Tips for successful transition to 4th grade in a new school
By: Oran G. Gan, Psy.D.
Licensed Clinical Psychologist
School Mental Health Program
DC Department of Behavioral Health
Get familiar with the new place
Thake your child for a visit at the new school and do it while he is still in his old school. Walk around get familiar with the building. You could observe together the things that your child is excited about, and the things that would take adjustment and getting used to.
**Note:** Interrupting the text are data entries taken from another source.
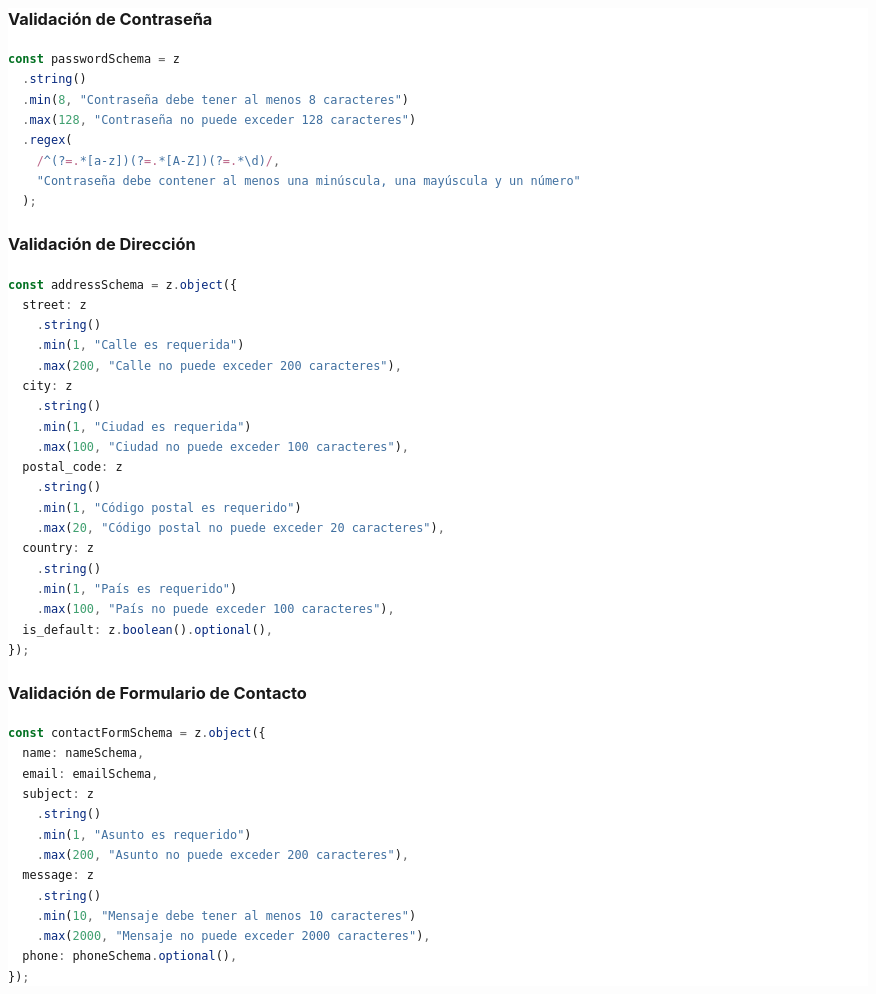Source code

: ### Validación de Contraseña

```typescript
const passwordSchema = z
  .string()
  .min(8, "Contraseña debe tener al menos 8 caracteres")
  .max(128, "Contraseña no puede exceder 128 caracteres")
  .regex(
    /^(?=.*[a-z])(?=.*[A-Z])(?=.*\d)/,
    "Contraseña debe contener al menos una minúscula, una mayúscula y un número"
  );
```

### Validación de Dirección

```typescript
const addressSchema = z.object({
  street: z
    .string()
    .min(1, "Calle es requerida")
    .max(200, "Calle no puede exceder 200 caracteres"),
  city: z
    .string()
    .min(1, "Ciudad es requerida")
    .max(100, "Ciudad no puede exceder 100 caracteres"),
  postal_code: z
    .string()
    .min(1, "Código postal es requerido")
    .max(20, "Código postal no puede exceder 20 caracteres"),
  country: z
    .string()
    .min(1, "País es requerido")
    .max(100, "País no puede exceder 100 caracteres"),
  is_default: z.boolean().optional(),
});
```

### Validación de Formulario de Contacto

```typescript
const contactFormSchema = z.object({
  name: nameSchema,
  email: emailSchema,
  subject: z
    .string()
    .min(1, "Asunto es requerido")
    .max(200, "Asunto no puede exceder 200 caracteres"),
  message: z
    .string()
    .min(10, "Mensaje debe tener al menos 10 caracteres")
    .max(2000, "Mensaje no puede exceder 2000 caracteres"),
  phone: phoneSchema.optional(),
});
```
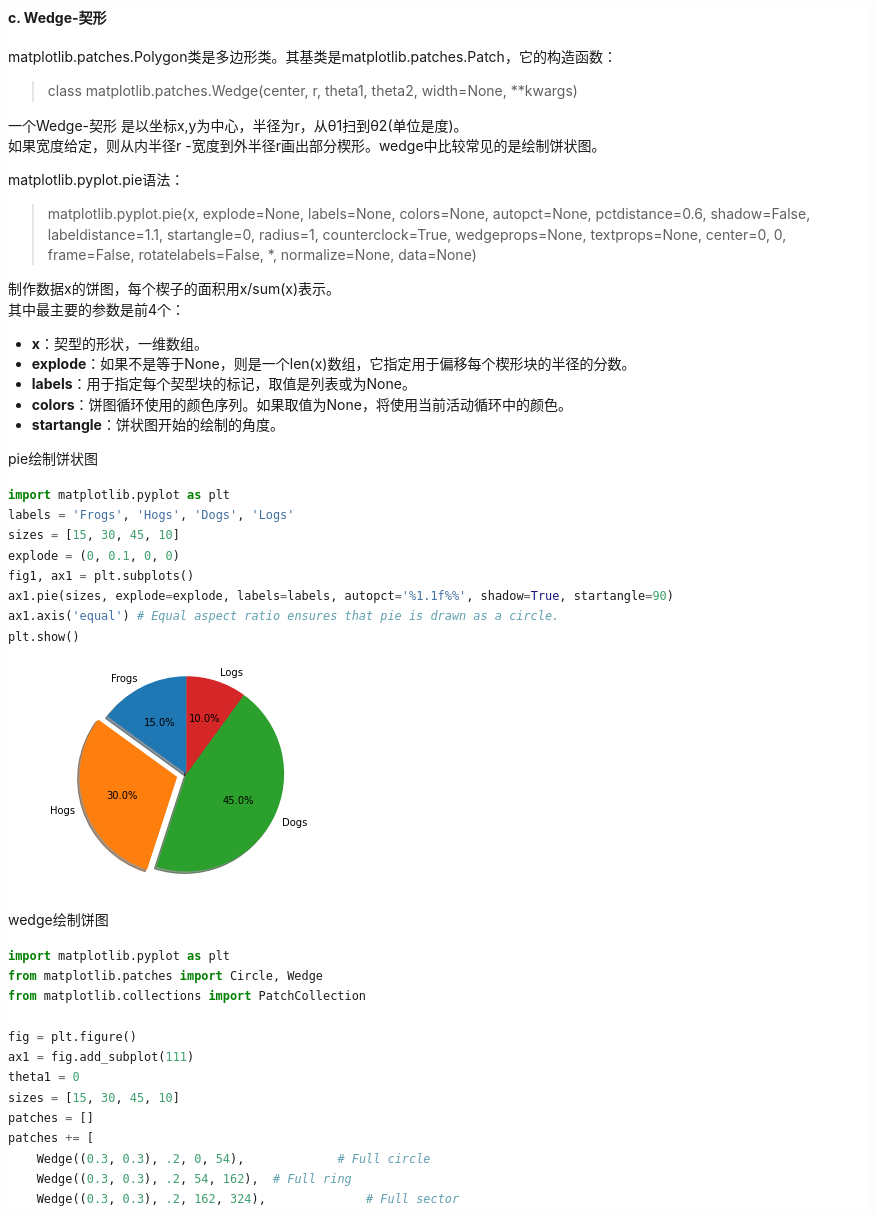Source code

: 
#### c. Wedge-契形
matplotlib.patches.Polygon类是多边形类。其基类是matplotlib.patches.Patch，它的构造函数：

>class matplotlib.patches.Wedge(center, r, theta1, theta2, width=None, **kwargs)  
  
一个Wedge-契形 是以坐标x,y为中心，半径为r，从θ1扫到θ2(单位是度)。  
如果宽度给定，则从内半径r -宽度到外半径r画出部分楔形。wedge中比较常见的是绘制饼状图。  
  

matplotlib.pyplot.pie语法：  
>matplotlib.pyplot.pie(x, explode=None, labels=None, colors=None, autopct=None, pctdistance=0.6, shadow=False, labeldistance=1.1, startangle=0, radius=1, counterclock=True, wedgeprops=None, textprops=None, center=0, 0, frame=False, rotatelabels=False, *, normalize=None, data=None)
  
制作数据x的饼图，每个楔子的面积用x/sum(x)表示。    
其中最主要的参数是前4个：  
+ **x**：契型的形状，一维数组。
+ **explode**：如果不是等于None，则是一个len(x)数组，它指定用于偏移每个楔形块的半径的分数。  
+ **labels**：用于指定每个契型块的标记，取值是列表或为None。  
+ **colors**：饼图循环使用的颜色序列。如果取值为None，将使用当前活动循环中的颜色。  
+ **startangle**：饼状图开始的绘制的角度。   

pie绘制饼状图


```python
import matplotlib.pyplot as plt 
labels = 'Frogs', 'Hogs', 'Dogs', 'Logs'
sizes = [15, 30, 45, 10] 
explode = (0, 0.1, 0, 0) 
fig1, ax1 = plt.subplots() 
ax1.pie(sizes, explode=explode, labels=labels, autopct='%1.1f%%', shadow=True, startangle=90) 
ax1.axis('equal') # Equal aspect ratio ensures that pie is drawn as a circle. 
plt.show()
```


![png](output_47_0.png)


wedge绘制饼图


```python
import matplotlib.pyplot as plt 
from matplotlib.patches import Circle, Wedge
from matplotlib.collections import PatchCollection

fig = plt.figure()
ax1 = fig.add_subplot(111)
theta1 = 0
sizes = [15, 30, 45, 10] 
patches = []
patches += [
    Wedge((0.3, 0.3), .2, 0, 54),             # Full circle
    Wedge((0.3, 0.3), .2, 54, 162),  # Full ring
    Wedge((0.3, 0.3), .2, 162, 324),              # Full sector
```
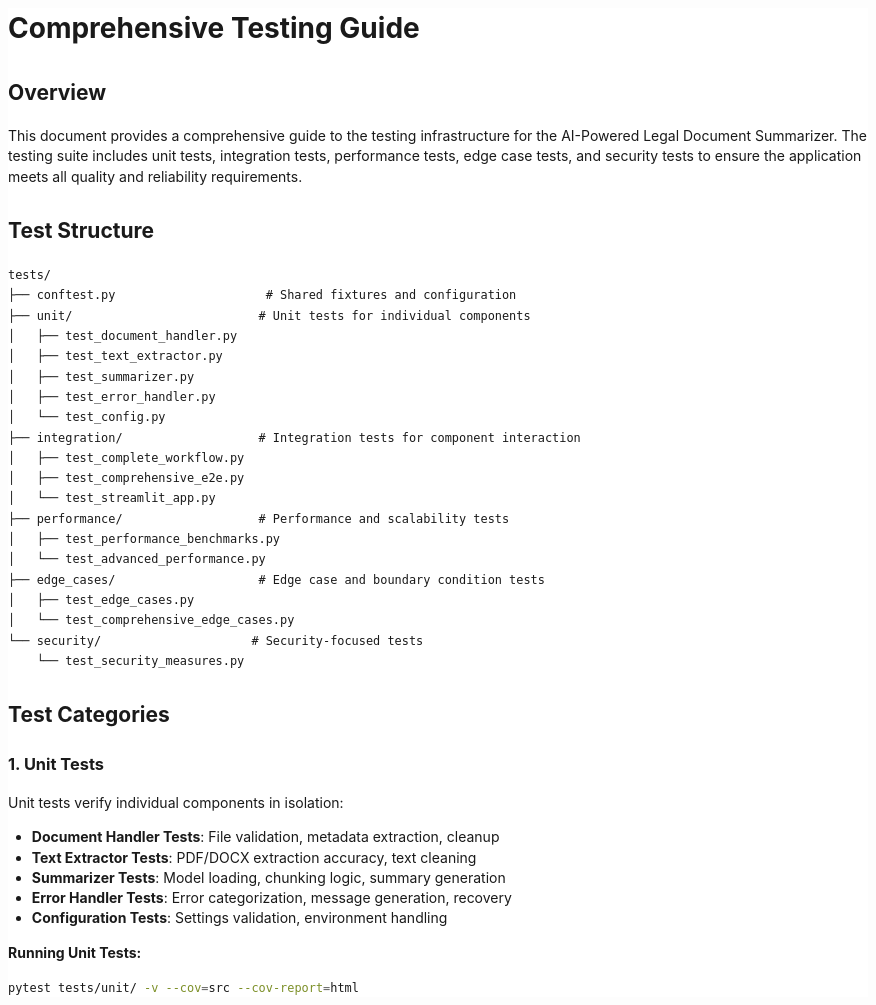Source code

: # Comprehensive Testing Guide

## Overview

This document provides a comprehensive guide to the testing infrastructure for the AI-Powered Legal Document Summarizer. The testing suite includes unit tests, integration tests, performance tests, edge case tests, and security tests to ensure the application meets all quality and reliability requirements.

## Test Structure

```
tests/
├── conftest.py                     # Shared fixtures and configuration
├── unit/                          # Unit tests for individual components
│   ├── test_document_handler.py
│   ├── test_text_extractor.py
│   ├── test_summarizer.py
│   ├── test_error_handler.py
│   └── test_config.py
├── integration/                   # Integration tests for component interaction
│   ├── test_complete_workflow.py
│   ├── test_comprehensive_e2e.py
│   └── test_streamlit_app.py
├── performance/                   # Performance and scalability tests
│   ├── test_performance_benchmarks.py
│   └── test_advanced_performance.py
├── edge_cases/                    # Edge case and boundary condition tests
│   ├── test_edge_cases.py
│   └── test_comprehensive_edge_cases.py
└── security/                     # Security-focused tests
    └── test_security_measures.py
```

## Test Categories

### 1. Unit Tests

Unit tests verify individual components in isolation:

- **Document Handler Tests**: File validation, metadata extraction, cleanup
- **Text Extractor Tests**: PDF/DOCX extraction accuracy, text cleaning
- **Summarizer Tests**: Model loading, chunking logic, summary generation
- **Error Handler Tests**: Error categorization, message generation, recovery
- **Configuration Tests**: Settings validation, environment handling

**Running Unit Tests:**
```bash
pytest tests/unit/ -v --cov=src --cov-report=html
```
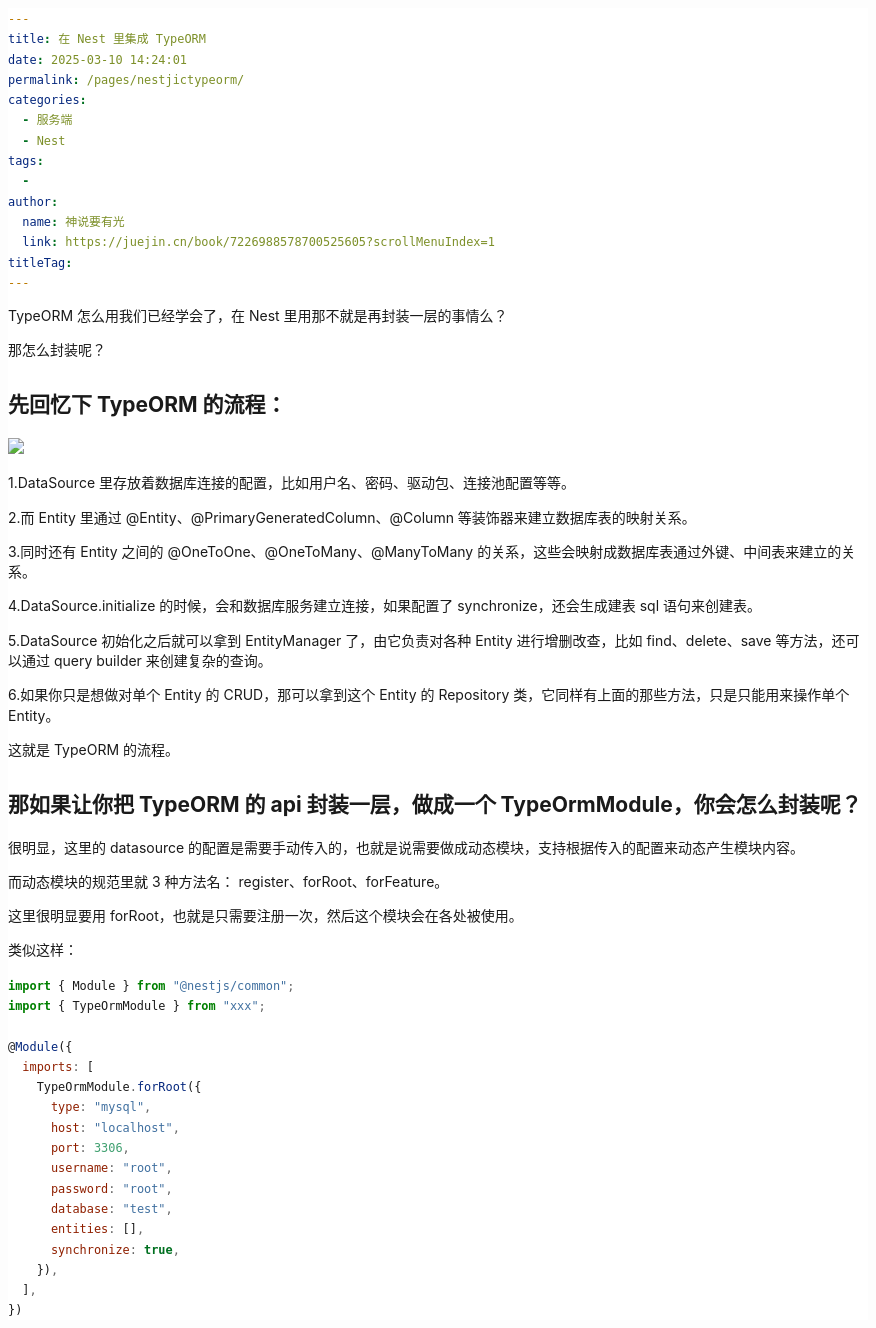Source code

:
 ```yaml
---
title: 在 Nest 里集成 TypeORM
date: 2025-03-10 14:24:01
permalink: /pages/nestjictypeorm/
categories:
  - 服务端
  - Nest
tags:
  - 
author: 
  name: 神说要有光
  link: https://juejin.cn/book/7226988578700525605?scrollMenuIndex=1
titleTag: 
---
```


TypeORM 怎么用我们已经学会了，在 Nest 里用那不就是再封装一层的事情么？

那怎么封装呢？

## 先回忆下 TypeORM 的流程：

![](https://s2.loli.net/2025/07/21/Ygz23tIHkFLDos4.png)

1.DataSource 里存放着数据库连接的配置，比如用户名、密码、驱动包、连接池配置等等。

2.而 Entity 里通过 @Entity、@PrimaryGeneratedColumn、@Column 等装饰器来建立数据库表的映射关系。

3.同时还有 Entity 之间的 @OneToOne、@OneToMany、@ManyToMany 的关系，这些会映射成数据库表通过外键、中间表来建立的关系。

4.DataSource.initialize 的时候，会和数据库服务建立连接，如果配置了 synchronize，还会生成建表 sql 语句来创建表。

5.DataSource 初始化之后就可以拿到 EntityManager 了，由它负责对各种 Entity 进行增删改查，比如 find、delete、save 等方法，还可以通过 query builder 来创建复杂的查询。

6.如果你只是想做对单个 Entity 的 CRUD，那可以拿到这个 Entity 的 Repository 类，它同样有上面的那些方法，只是只能用来操作单个 Entity。

这就是 TypeORM 的流程。

## 那如果让你把 TypeORM 的 api 封装一层，做成一个 TypeOrmModule，你会怎么封装呢？

很明显，这里的 datasource 的配置是需要手动传入的，也就是说需要做成动态模块，支持根据传入的配置来动态产生模块内容。

而动态模块的规范里就 3 种方法名： register、forRoot、forFeature。

这里很明显要用 forRoot，也就是只需要注册一次，然后这个模块会在各处被使用。

类似这样：

```javascript
import { Module } from "@nestjs/common";
import { TypeOrmModule } from "xxx";

@Module({
  imports: [
    TypeOrmModule.forRoot({
      type: "mysql",
      host: "localhost",
      port: 3306,
      username: "root",
      password: "root",
      database: "test",
      entities: [],
      synchronize: true,
    }),
  ],
})
```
Help your child to say goodbye to Eagle
Some children spent year or two in Eagle, for many others, Eagle is the only school they ever had. In the last week of the school year, take the time to help your child to say proper goodbye. Take pictures of your child in his favorite places in the school and/or with the staff and teachers he will miss next year. Talk with your child about all the things he might miss in Eagle. Processing these thoughts together could help with ‘moving on’.
Get to know the school’s strengths
If your child has a specific need of any kind, don’t hesitate to connect with teachers or specialists that you think will benefit from learning a bit more about your child before school starts.
Separate your feelings from your child’s feelings
As parents we have our own childhood memories-both good and bad. Try to separate your own fears or concerns from your child’s so that you don’t add fuel to the fire.
Keep a positive focus
As the first day draws near, begin talking to your child about her/his expectations, hopes, and fears for the upcoming school year. Reassure her/him that other children are having the same feelings and that she/he will have a great year.
Prepare the night before
To avoid the morning rush, organize what you can the night before. Prepare clothes and assemble any supplies your child may need. Be sure to get everyone up extra early so you’ll have plenty of time to calmly get ready and get out the door on time.
At the end of the first school days, listen to your child. But don’t ask too many questions. Many teachers are okay with a quick email at the end of the day or week if your child isn’t telling you much about their day. If your child does raise some concerns, ask first if they want you to follow-up with their teacher, attempt to problem solve it together or leave it be.
Arrange visits in Eagle after your child started his new school
Many children will feel supported and empowered in their new school, when they visit their old school where the teachers and staff remember them and be happy to see them again.